Le drame suit les Montreuillois de l'autre côté du portail, jusqu'à l'intérieur des bâtiments aux briques et tuiles rouges. Aujourd'hui, ce sont des lieux d'exposition mais avant les déportés y vivaient. Maya et Galice,14 ans, ont du mal à y croire : "On est un peu dans un état de transe, où on ne se rend pas vraiment compte. On n'a pas l'impression que ce soit possible que ça se passe. Surtout cette salle-là dans laquelle il y a plein de portraits d'enfants déportés, tués. Il y a leurs noms aussi. Ça rend tout de suite beaucoup plus concret. Je me sens beaucoup plus concernée que tout à l'heure parce que là on a vraiment les noms. Si on avait grandi à leur époque, si ça se trouve on serait là aussi. Comment ils peuvent faire ça ?" Entre deux ruines de chambres à gaz, une prière en hébreu du secrétaire du foyer israélite de Montreuil, dans le groupe avec eux.
"Tout ce qu'on voit dans les manuels, toutes ces images, tout ce qui nous a un peu traumatisé, j'attends de le voir pour me dire aussi qu'on ne m'a pas menti, qu'on ne m'a pas raconté que des histoires tout au long de ma vie et que ça s'est vraiment produit."
Fayaz, étudiant à Montreuilà franceinfo
Parmi les collégiennes, Maya pense que l'être humain n'a pas beaucoup évolué depuis la Seconde Guerre mondiale. Elle parle en connaissance de cause : "J'ai déjà vu des gens dire des trucs très antisémites sous le prétexte d'une blague, envoyer des croix gammées ou des choses comme ça sur le groupe de la classe parce qu'ils trouvaient ça drôle. Alors qu'on venait de travailler dessus et qu'ils avaient conscience un minimum. Tout de suite je me suis assez énervée parce que c'est scandaleux de dire des choses comme ça. Il y a des personnes qui l'ont défendu en disant 'Laisse-le, il est bête ce n’est pas grave'. C'est quand même des choses très grave d'envoyer des photos d'Hitler qui fait des saluts nazis, d'envoyer des croix gammées.

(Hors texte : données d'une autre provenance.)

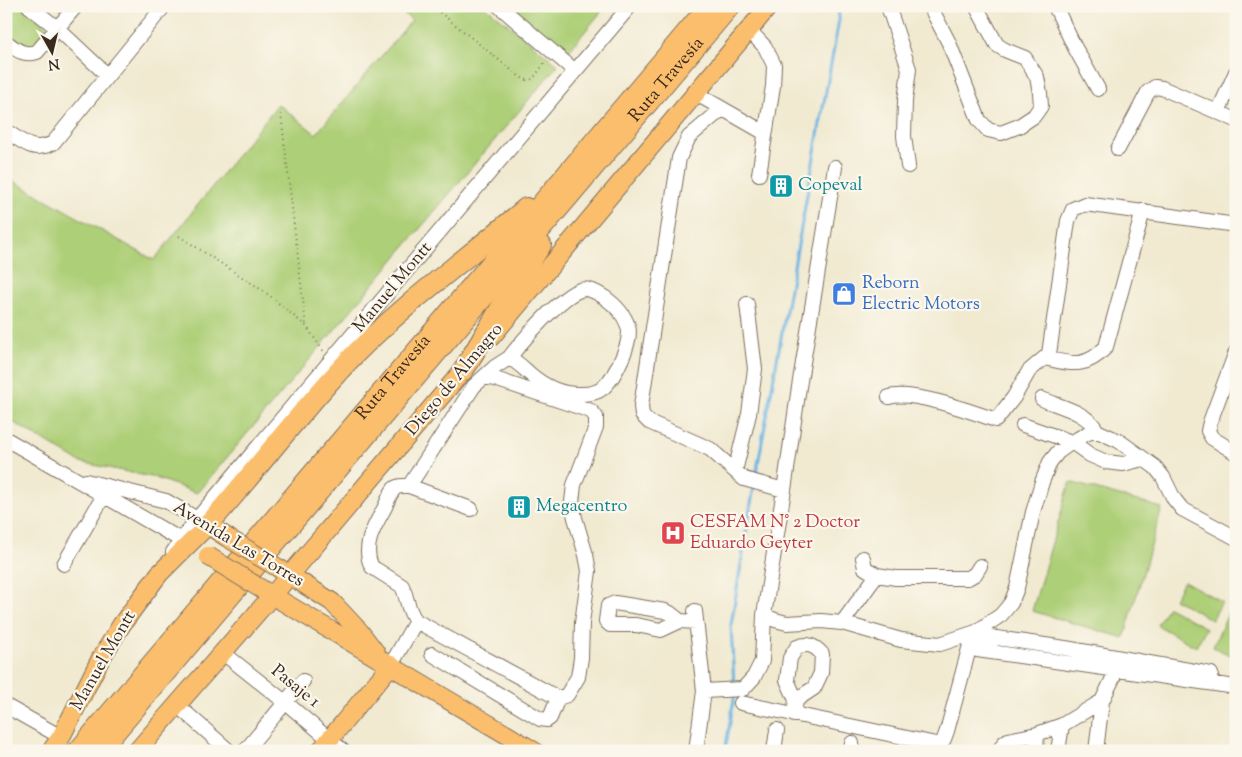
<svg xmlns="http://www.w3.org/2000/svg" width="1242" height="757" font-family="'Sorts Mill Goudy',serif">
<rect width="100%" height="100%" fill="#fbf7ec"/>
<filter id="ink" filterUnits="userSpaceOnUse"><feTurbulence type="fractalNoise" baseFrequency=".02" numOctaves="2"/><feDisplacementMap in="SourceGraphic" scale="10" xChannelSelector="R" yChannelSelector="G"/><feConvolveMatrix kernelMatrix="1 2 1 2 8 2 1 2 1" color-interpolation-filters="sRGB"/></filter>
<filter id="wash" filterUnits="userSpaceOnUse"><feTurbulence type="fractalNoise" baseFrequency=".0096" numOctaves="4" result="noise"/><feDisplacementMap in="SourceGraphic" scale="20" xChannelSelector="R" yChannelSelector="G"/><feGaussianBlur stdDeviation="1.12" result="paint"/><feColorMatrix in="noise" values="0 0 0 0 0 0 0 0 0 0 0 0 0 0 0 0 0 1.4 0 .05"/><feComposite in="paint" operator="in"/></filter>
<g filter="url(#wash)">
<rect width="100%" height="100%" fill="#f1ead1"/>
<path fill="#adcf77" stroke="#747c4a" d="M6,6h16l30,25 -15,15 -12,2 -19,-13z
M394,6h91l73,59 -361,428 -41,-15 -76,-16 -74,-44v-241l148,83 124,-156 38,30 96,-114z
M499,6h107l-43,52z
M1070,482l92,26 -38,130 -92,-27z
M1184,581l38,21 -10,18 -38,-21z
M1168,607l38,21 -10,19 -39,-22z
M1231,607l5,2v38l-4,9 -19,-9z"/>
<g fill="none" stroke-linecap="round" stroke-linejoin="round">
<path stroke="#69b3e1" stroke-width="3" d="M756,475l83,-455 -1,-14
M734,686l-3,-61 23,-139
M725,751l10,-58"/>
</g>
</g>
<g filter="url(#ink)">
<g fill="none" stroke-linecap="round" stroke-linejoin="round">
<defs>
<path id="minor" d="M29,6l28,22 50,47
M499,6l76,65
M888,6l21,63 -4,32 -1,35 4,30
M930,6l19,37 30,77 9,10 13,3 18,-7 15,-10 7,-10 -1,-13 -3,-16 -12,-19 -20,-8 -8,-5 -21,-39
M1055,6l19,40 24,43
M748,29l17,18 9,18 -1,21 -14,88
M6,42c11,8 17,14 31,10l39,-46
M695,93l70,40
M722,109l-33,28 -10,21 -38,248 1,9 7,7 61,27 34,30 40,11 15,-103 36,-220
M1218,112l18,-40
M6,131c18,11 26,22 47,12l111,-137
M1118,149l30,-57 7,-5 7,1 74,32
M1236,352l-26,70 -2,9 4,7 24,15
M1045,358c26,6 41,11 61,-11l37,-136
M484,377l11,-10 14,-9c9,4 14,10 21,16 15,13 32,21 52,20 7,0 16,-2 21,-6 12,-11 30,-47 25,-62 -4,-12 -14,-22 -24,-29 -6,-4 -17,-10 -24,-7 -19,6 -58,51 -71,68
M889,397c23,-7 83,15 107,23l18,-23 15,-26 20,-17 19,-133 5,-12 12,-5 151,21
M1042,399c19,8 45,13 55,32
M1023,425l49,17 18,13 16,7 17,2 20,-5
M6,439l182,105
M735,471l14,-57 6,-45 -8,-65
M86,481l80,20 38,22
M409,486l65,-100 10,-9 11,2 96,32 5,6v10l-22,58 -2,17 3,16 11,37 3,16 -7,52 -1,35 -3,19 -11,18 -9,3 -142,-77c-9,-11 -8,-22 -14,-35l-30,-19c-11,-20 3,-42 13,-60 2,-5 5,-13 9,-18 4,-4 10,-3 15,-3l62,23
M173,552l24,-33 433,-513
M863,558l2,10 12,7 19,3h72l7,-4 5,-8
M64,564l39,-67
M695,611l9,80 -8,60
M764,615l11,5 12,3 34,-2 21,2 59,17 39,4 36,-12 25,-17 10,-12 6,-15 16,-76 9,-30 8,-20 8,-10 14,-10 16,-9 9,-2 22,10 36,26 8,10 11,22 8,10 54,29
M680,621l-19,9 -25,-5h-26l-4,-4 2,-15 7,-3 50,8 5,2 10,8 16,1
M842,623l35,-48
M990,637l75,11 146,26
M977,650l259,37
M222,652l63,50 58,49
M432,654l108,65 7,1 3,-2 8,-20
M391,665l25,-44
M704,691l39,-2 11,-12 8,-16 2,-46 20,-125
M741,703l195,41h5l3,-5 3,-8 23,-86 10,-6 10,-2 1,15
M177,705l52,46
M6,706l55,31
M794,715l2,-15 -9,-20 3,-22 7,-11c11,-4 17,-2 25,7l-1,19 -7,15 -18,12
M245,751l58,-70
M774,751l3,-21
M851,751l1,-8
M999,751l5,-8 4,-3 29,-6 25,-9 40,-24
M1036,751l1,-17
M1058,751l4,-26
M1096,751l6,-50 11,-23 2,-9"/>
<path id="major" d="M491,337l278,-331
M280,569l52,33 28,30 16,21
M263,590l271,161
M51,751l10,-14 40,-79 21,-34 37,-50 49,-49 20,13
M137,751l153,-176 181,-214
M320,751l71,-86"/>
<g id="highway">
<path d="M463,371l37,-62 41,-64"/>
<path d="M208,525c50,-56 95,-118 148,-172 53,-53 114,-97 170,-145"/>
<path id="s1" d="M78,751l631,-745"/>
<path id="s2" d="M99,751l631,-745"/>
</g>
</defs>
<use href="#minor" stroke="#7b6d5d" stroke-width="16"/>
<use href="#major" stroke="#7b6d5d" stroke-width="20"/>
<use href="#highway" stroke="#7b6d5d" stroke-width="22"/>
<path stroke="#7b6d5d" stroke-width="2" stroke-dasharray="1 4" stroke-linecap="butt" d="M432,6l88,71 6,3 7,-1 13,-18
M281,114l25,212
M179,236l86,56 41,34 18,26"/>
<use href="#minor" stroke="#fff" stroke-width="14"/>
<use href="#major" stroke="#fabe6d" stroke-width="18"/>
<use href="#highway" stroke="#fabe6d" stroke-width="20"/>
<defs>
<path id="major-bridge" d="M228,538l52,31
M208,556l55,34"/>
</defs>
<use href="#major-bridge" stroke="#7b6d5d" stroke-width="20" stroke-linecap="butt"/>
<use href="#major-bridge" stroke="#fabe6d" stroke-width="18"/>
</g>
</g>
<defs>
<symbol id="building-square" viewBox="-11 -11 22 22"><rect x="-9" y="-9" width="18" height="18" rx="4" fill="#0f9aa8" stroke="#fbf7ec"/><path d="M-4-6H4V6H1V3H-1V6H-4ZM-2.5-4.3h1.7v1.8h-1.7ZM.8-4.3h1.7v1.8H.8ZM-2.5-1h1.7V.8h-1.7ZM.8-1h1.7V.8H.8Z" fill="#fff"/></symbol>
<symbol id="shop-square" viewBox="-11 -11 22 22"><rect x="-9" y="-9" width="18" height="18" rx="4" fill="#3f7fe0" stroke="#fbf7ec"/><path d="M-5-2.5h2.3a2.7 3.5 0 0 1 5.4 0H5L5.5 6h-11ZM-1.5-2.5h3a1.5 2.3 0 0 0-3 0Z" fill="#fff"/></symbol>
<symbol id="hospital-square" viewBox="-11 -11 22 22"><rect x="-9" y="-9" width="18" height="18" rx="4" fill="#e0444e" stroke="#fbf7ec"/><path d="M-5-5h3v3.5h4V-5h3V5h-3V1.5h-4V5h-3Z" fill="#fff"/></symbol>
</defs>
<g fill-rule="evenodd">
<use href="#building-square" x="767" y="172" width="28" height="28"/>
<use href="#shop-square" x="830" y="280" width="28" height="28"/>
<use href="#building-square" x="505" y="493" width="28" height="28"/>
<use href="#hospital-square" x="659" y="519" width="28" height="28"/>
</g>
<g text-anchor="middle" dominant-baseline="central" stroke-width="4.5" stroke-linejoin="round" paint-order="stroke">
<g font-size="18" fill="#3b2a1e" stroke="#fbf7ec">
<text stroke="none"><textPath href="#s2" startOffset="879">Ruta Travesía</textPath></text>
<text transform="translate(393 288) rotate(-50)">Manuel Montt</text>
<text stroke="none"><textPath href="#s1" startOffset="489">Ruta Travesía</textPath></text>
<text transform="translate(455 380) rotate(-50)">Diego de Almagro</text>
<text transform="translate(238 545) rotate(31)">Avenida Las Torres</text>
<text transform="translate(104 661) rotate(-60)">Manuel Montt</text>
<text transform="translate(295 687) rotate(39)">Pasaje 1</text>
</g>
<g font-size="18" fill="#0d838f" stroke="#fbf7ec" text-anchor="start">
<text x="798" y="186">Copeval</text>
<text x="536" y="507">Megacentro</text>
</g>
<g font-size="18" fill="#366cbe" stroke="#fbf7ec" text-anchor="start">
<text x="862" y="284">Reborn<tspan x="862" dy="21">Electric Motors</tspan></text>
</g>
<g font-size="18" fill="#be3a42" stroke="#fbf7ec" text-anchor="start">
<text x="690" y="523">CESFAM N° 2 Doctor<tspan x="690" dy="21">Eduardo Geyter</tspan></text>
</g>
</g>
<rect width="1242" height="757" fill="none" stroke="#fbf7ec" stroke-width="25"/>
<g transform="translate(52 52) rotate(172)" stroke="#fbf7ec" stroke-width="4" paint-order="stroke">
<path d="M0-4L9 19L0 12L-9 19Z" fill="#3b2a1e"/>
<text y="-8" font-size="14" font-weight="bold" text-anchor="middle" fill="#3b2a1e">N</text>
</g>
</svg>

C'est illégal."
"Finalement tout peut réapparaître, vu ce qu'on voit actuellement"
Justement avec la guerre au Proche-Orient, ce voyage prend une autre dimension selon Aurélien Chalifour, professeur d'histoire-géographie : "On a des termes très importants qui arrivent dans le débat comme le terme de génocide. Qu'est-ce que c'est qu'un génocide, comment il peut s'incarner ? Du coup c'est très fort de voir ces notions qui sont pour les élèves, dans leur programme de troisième, des mots-clés. Comment ça devient autre chose que ça, comment c'est une réalité politique dans laquelle on peut vivre ?"
Face à la montée de l'antisémitisme, Anis, 20 ans, ne peut s'empêcher de comparer sa visite à une piqûre de rappel qu'il considère comme nécessaire : "On est dans une phase ou on se rend compte de ce qu'il se passe dans le monde, de beaucoup d'horreurs qui augmentent, de beaucoup de haine. On se rend compte que finalement tout peut réapparaître vu ce qu'on voit actuellement." Et il n'est pas le seul à le penser, à la sortie d'Auschwitz plusieurs d'entre eux le disent : "L'histoire n'est qu'un perpétuel recommencement."
La commune de Montreuil a déjà été confrontée à des actes antisémites mais Patrice Bessac, le maire communiste, veut croire que ce voyage contribue à la cohésion sociale de la ville : "Non seulement ça permet de contenir et de lutter contre l'antisémitisme, mais cela crée des anticorps dans notre communauté montreuilloise. Cela crée, chaque année, 140 personnes qui, avec leurs yeux, ont pu ressentir les effets de l'antisémitisme, du racisme et de la violence humaine poussée au bout."
Pour poursuivre ce travail de réflexion les participants vont prochainement visiter les camps de Drancy, au nord-est de Paris, installés par les Allemands, près de 4 200 hommes juifs y ont été internés.